Posted by Abby Crawford on

Order Two Appetizers According to a study at the   University of North Carolina, the average hamburger is 23 percent larger today   than it was in 1977. Choose a pasta dish and salad or soup from the appetizer   column, instead.

Visit the Vending Machine Nibbling on single servings   is better than digging your way to the bottom of a megabag of chips.

Start with Salad... and eat less during the rest   of the meal, says a study from Pennsylvania State University. When salads were   topped with low-fat mozzarella and low-calorie Italian dressing instead of high-fat   alternatives, women ate 10 percent fewer calories over the course of the day.

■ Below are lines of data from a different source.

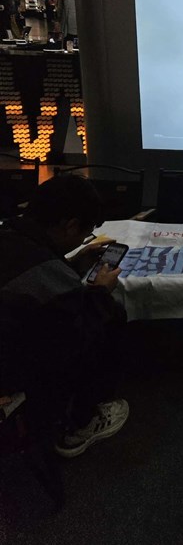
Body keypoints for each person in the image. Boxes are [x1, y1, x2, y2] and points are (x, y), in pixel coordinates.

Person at [0, 175, 129, 458]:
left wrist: (69, 263)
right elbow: (73, 339)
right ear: (70, 225)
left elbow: (27, 275)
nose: (84, 240)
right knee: (111, 317)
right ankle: (81, 423)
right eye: (86, 233)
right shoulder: (52, 279)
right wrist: (101, 292)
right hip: (12, 370)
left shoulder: (9, 233)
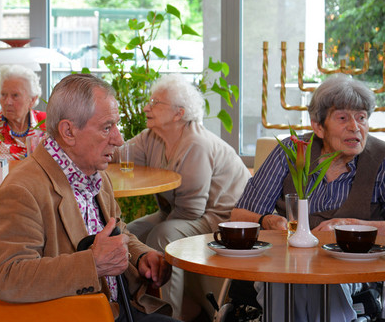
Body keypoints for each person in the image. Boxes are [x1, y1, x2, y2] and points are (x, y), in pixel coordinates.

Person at [0, 73, 177, 322]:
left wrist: (141, 256)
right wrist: (92, 264)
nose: (119, 140)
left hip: (119, 309)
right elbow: (7, 277)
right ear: (68, 131)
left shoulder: (95, 173)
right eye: (107, 127)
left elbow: (117, 232)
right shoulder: (23, 189)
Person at [231, 75, 385, 322]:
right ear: (318, 127)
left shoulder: (381, 160)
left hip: (353, 268)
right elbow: (239, 217)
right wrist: (267, 220)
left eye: (361, 117)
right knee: (283, 279)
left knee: (322, 280)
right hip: (286, 263)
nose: (355, 127)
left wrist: (348, 225)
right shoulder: (292, 151)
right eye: (343, 118)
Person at [126, 74, 250, 319]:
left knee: (163, 235)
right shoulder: (152, 137)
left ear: (178, 113)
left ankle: (169, 316)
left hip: (223, 220)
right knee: (130, 233)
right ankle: (133, 308)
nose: (146, 108)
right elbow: (120, 154)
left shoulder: (196, 143)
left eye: (155, 103)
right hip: (183, 214)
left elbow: (191, 210)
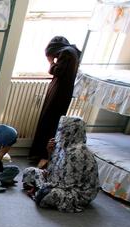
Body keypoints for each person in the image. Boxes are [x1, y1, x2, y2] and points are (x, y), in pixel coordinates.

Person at [22, 116, 99, 212]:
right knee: (29, 172)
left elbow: (67, 184)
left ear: (74, 131)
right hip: (58, 181)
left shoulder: (79, 152)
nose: (61, 132)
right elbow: (51, 168)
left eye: (64, 129)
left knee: (45, 194)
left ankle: (38, 191)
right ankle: (38, 190)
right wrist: (49, 152)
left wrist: (46, 184)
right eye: (60, 128)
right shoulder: (63, 144)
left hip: (76, 192)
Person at [28, 36, 81, 165]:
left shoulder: (66, 53)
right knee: (51, 123)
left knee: (48, 122)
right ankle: (43, 153)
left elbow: (57, 71)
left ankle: (42, 154)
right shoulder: (72, 52)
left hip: (58, 94)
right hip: (62, 93)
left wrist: (51, 62)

Stick a Fork In It If you prefer your salad dressing   on the side, dip your fork into it before stabbing your greens. That little   maneuver could cut hundreds of calories.

Watch Coffee Calories The fancy concoctions that   are now the javas of choice for many people can contain as many calories as   an entire lunch.

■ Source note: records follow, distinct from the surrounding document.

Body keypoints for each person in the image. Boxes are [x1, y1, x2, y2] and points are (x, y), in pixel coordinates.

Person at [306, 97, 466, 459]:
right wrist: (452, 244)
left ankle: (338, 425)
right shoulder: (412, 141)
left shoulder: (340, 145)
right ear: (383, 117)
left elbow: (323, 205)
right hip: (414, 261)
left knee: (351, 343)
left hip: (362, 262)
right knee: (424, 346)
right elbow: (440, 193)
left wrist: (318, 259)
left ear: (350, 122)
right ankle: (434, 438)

Walk and Talk When your cell phone rings, slip   on your walking shoes and stroll the halls at work or hoof it outside. If you   did this for 10 minutes every workday at a moderate 3 mph pace, you’d burn about   1,000 calories a month and lose 3 pounds a year.

Crack a Nut Dieters in a Harvard University study   who ate a handful of peanuts or mixed nuts daily were more likely to keep weight   off than a group whose regimen didn’t include the high-fat snacks.

Don't Just Sit There The average person burns   100 calories per hour sitting and 140 per hour standing. Get on your feet 2   hours a day while you work, and you could drop an extra 6 pounds over the year.

Sleep Well, Lose More Insufficient shut-eye appears   to increase production of the stress hormone cortisol, which regulates appetite.   High levels seem to worsen bingeing and hunger; moreover, too little sleep could   keep your body from burning carbohydrates, which translates to more stored body   fat.

Double Your Protein The high-protein, low-carb   approach may help keep you from losing muscle along with fat, according to a   study published in The Journal of Nutrition. According to study, the amino acid   leucine—found in beef, dairy, poultry, fish, and eggs—may help preserve muscle   tissue.